Todos os invernos, a sonolenta Temuco mergulha no ranking global de qualidade do ar. Embora megacidades notoriamente poluídas, como Pequim e Nova Déli, tenham populações quase 100 vezes maiores do que o total da pequena cidade chilena, a contaminação de Temuco não provém da atividade económica. Vem da pobreza.
De junho a agosto, os termómetros em Temuco caem para 4º Celsius. Os temuquenses de baixa renda da cidade de 220 mil habitantes não têm escolha a não ser queimar lenha barata - geralmente molhada - para se aquecer.
Da janela da sua sala de estar, Patricia Bravo, de 60 anos, diz que às vezes mal consegue ver a rua do seu bairro de Temuco. O resto é tudo fumaça cinza. "É como viver numa cidade com neblina permanente, exceto que é pela fumaça da chaminé", diz Bravo, que mora na cidade desde que era jovem.

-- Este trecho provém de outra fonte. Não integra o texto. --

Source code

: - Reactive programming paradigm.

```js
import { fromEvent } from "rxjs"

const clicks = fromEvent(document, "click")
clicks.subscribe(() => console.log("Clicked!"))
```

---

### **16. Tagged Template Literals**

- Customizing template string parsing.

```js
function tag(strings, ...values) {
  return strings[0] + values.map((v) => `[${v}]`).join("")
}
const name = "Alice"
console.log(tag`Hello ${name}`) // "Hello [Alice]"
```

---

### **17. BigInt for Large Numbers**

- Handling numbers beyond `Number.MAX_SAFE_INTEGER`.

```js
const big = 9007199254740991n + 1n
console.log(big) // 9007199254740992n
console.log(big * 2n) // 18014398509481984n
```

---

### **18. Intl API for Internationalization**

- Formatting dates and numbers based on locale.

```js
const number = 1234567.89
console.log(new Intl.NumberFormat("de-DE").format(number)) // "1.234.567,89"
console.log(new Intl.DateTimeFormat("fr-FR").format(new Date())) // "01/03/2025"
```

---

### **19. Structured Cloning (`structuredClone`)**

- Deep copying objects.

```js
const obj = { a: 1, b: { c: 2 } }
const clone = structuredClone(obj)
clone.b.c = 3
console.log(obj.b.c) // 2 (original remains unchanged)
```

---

Ela acostumou-se ao ardor nos olhos e ao cheiro de fumaça na sala de estar, diz, mesmo quando a sua própria chaminé está apagada e as janelas fechadas.

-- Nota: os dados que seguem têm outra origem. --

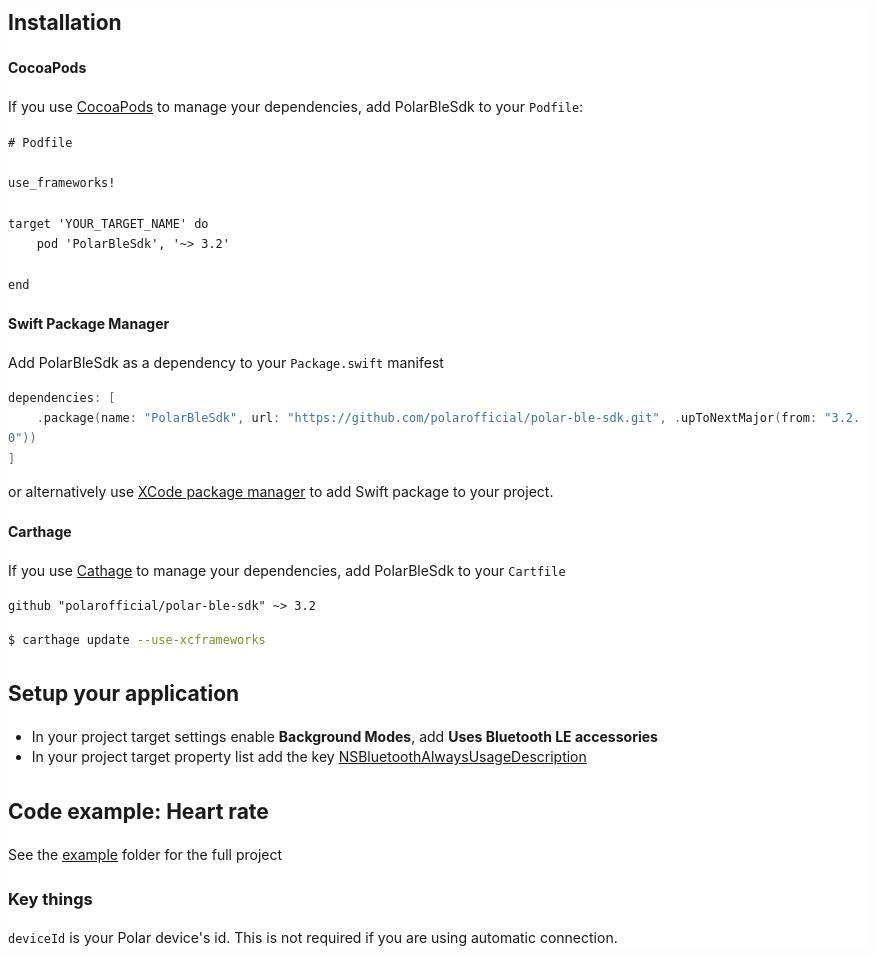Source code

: ## Installation
#### CocoaPods

If you use [CocoaPods](https://guides.cocoapods.org/using/using-cocoapods.html) to manage your dependencies, add PolarBleSdk to your `Podfile`:

```
# Podfile

use_frameworks!

target 'YOUR_TARGET_NAME' do
    pod 'PolarBleSdk', '~> 3.2'

end
```

#### Swift Package Manager
Add PolarBleSdk as a dependency to your `Package.swift` manifest

```swift
dependencies: [
    .package(name: "PolarBleSdk", url: "https://github.com/polarofficial/polar-ble-sdk.git", .upToNextMajor(from: "3.2.0"))
]
```
or alternatively use [XCode package manager](https://developer.apple.com/documentation/swift_packages/adding_package_dependencies_to_your_app) to add Swift package to your project. 

#### Carthage
If you use [Cathage](https://github.com/Carthage/Carthage) to manage your dependencies, add PolarBleSdk to your `Cartfile`

```
github "polarofficial/polar-ble-sdk" ~> 3.2
```

```bash
$ carthage update --use-xcframeworks
```

## Setup your application
* In your project target settings enable __Background Modes__, add  __Uses Bluetooth LE accessories__
* In your project target property list add the key  [NSBluetoothAlwaysUsageDescription](https://developer.apple.com/documentation/bundleresources/information_property_list/nsbluetoothalwaysusagedescription)

## Code example: Heart rate
See the [example](examples/example-ios) folder for the full project

### Key things
`deviceId` is your Polar device's id.
This is not required if you are using automatic connection.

De acordo com dados compilados pela Bloomberg Green e OpenAQ, uma organização sem fins lucrativos, Temuco teve a pior qualidade do ar do mundo em pelo menos cinco dias nas últimas oito semanas, incluindo por dois dias consecutivos, em 8 e 9 de julho. 25 das 30 cidades mais poluídas da América do Sul estão no Chile, segundo relatório anual de 2019 da consultoria suíça IQAir.
À medida que o ar piora, o mesmo ocorre com várias doenças. É um ciclo que, segundo Fernando Lana, se repetiu todos os invernos nos 40 anos em que trabalhou como cardiologista em Temuco. "Existe uma correlação quase perfeita entre os níveis de contaminação e as visitas ao médico para doenças cardíacas ou insuficiência cardíaca", afirma Lana.
A tendência é especialmente preocupante neste ano para residentes e autoridades de saúde, à medida que a Covid-19 avança nas Américas. Mais de 3,6 milhões de pessoas foram infetadas pela doença na América Latina.
O governo do Chile está preocupado com os picos periódicos de poluição no sul do Chile e tenta reduzir as contas de energia para que mais chilenos possam usar eletricidade para aquecimento em vez de madeira, disse o ministro da Energia, Juan Carlos Jobet, em entrevista à Rádio Bloomberg no mês passado. Mas isso levará tempo e provavelmente não afetará os hábitos neste inverno.
A madeira húmida é "barata para o comprador", disse Jobet, "mas muito cara para a sociedade".